Our youngest wheeled out the Powerhorse, plugged it in as I instructed and they were back in virtual class.

Remember one thing: If you're out of power, the local gas stations are too so best to keep gas on hand.

Our telephone and internet and neighborhood cable is from a common panel over a mile away. ATT had a cheap-O generator keeping it powered up during the blackout but it ran outta gas in about 12 hours. Presence of mind, our youngest took 3 gallons down to it, filled it up and pulled the starter cord.


----------



## AndrewL (Jul 24, 2017)

Dive Bar Casanova said:


> Absolutely. Haven't found a tri fuel adaptor kit yet.
> Plenty of room in their for an easy install.
> During all the severe quakes the natural gas has remained on.
> 
> ...


This should be the correct US Carb kit. MSK3101 - MOTOR SNORKEL TRI-FUEL (Natural Gas, Propane, and Gasoline) Conversion Kit - Motorsnorkel by US Carburetion. Per their tech Forum..


----------



## iowagold (Jan 22, 2020)

@*Dive Bar Casanova*
"Off in the distance streets away we could hear someone running a Sledge Hammers of Satan construction block shaking generator to keep their refer hotted up. "
that is funny!! i love it!
I always thought they sounded like a heavy person on a bleacher passing wind......
the popping and missing would drive me to it! 

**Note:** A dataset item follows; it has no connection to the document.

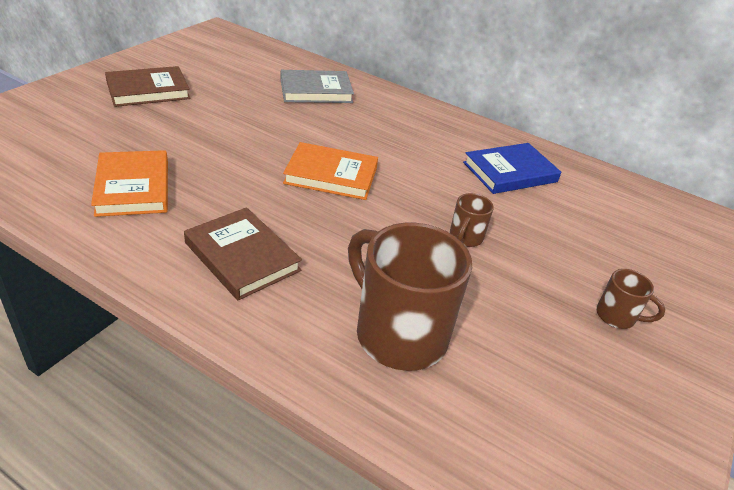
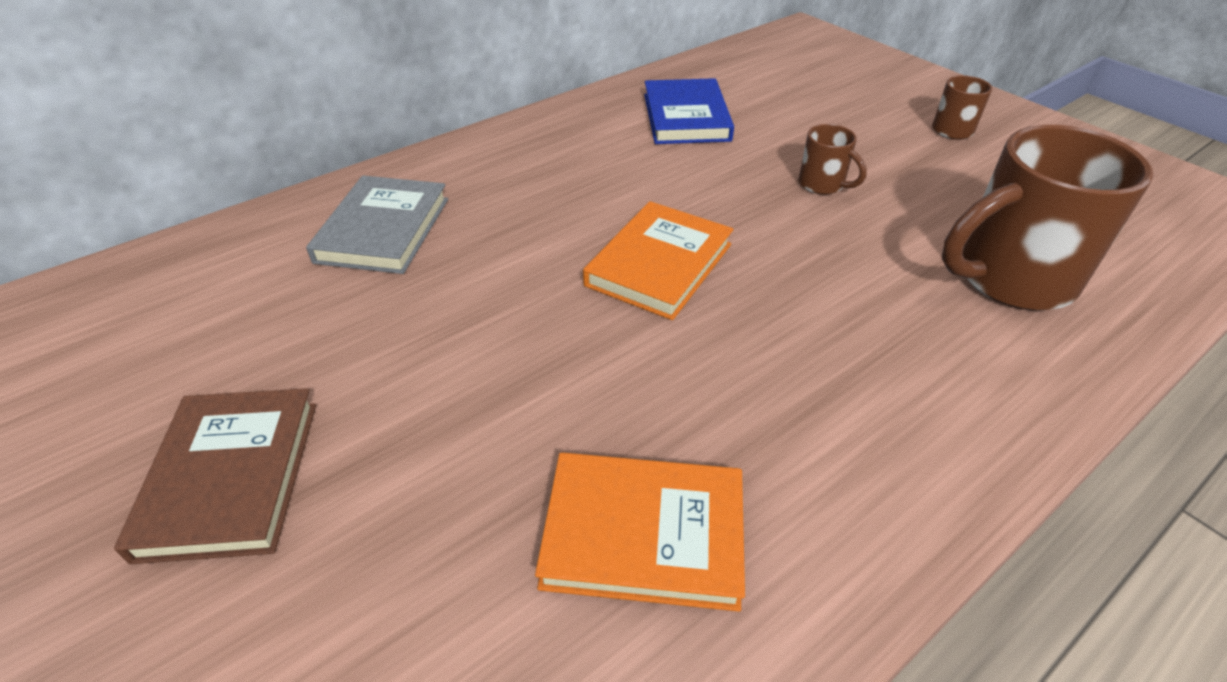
camera: 65 degrees left, 5 degrees up
brown book [184,207,302,300] -> none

last BIG ice storm here i could hear one of those 3 blocks away over my little eu2200i genset...
the next door neighbor did not hear mine till he got 6 foot from it.
"ahh that is why you have power!"
I think he is going to pull the trigger on one this fall....
good gens sell them selves for sure!

yea the conversions from us carb work well.


----------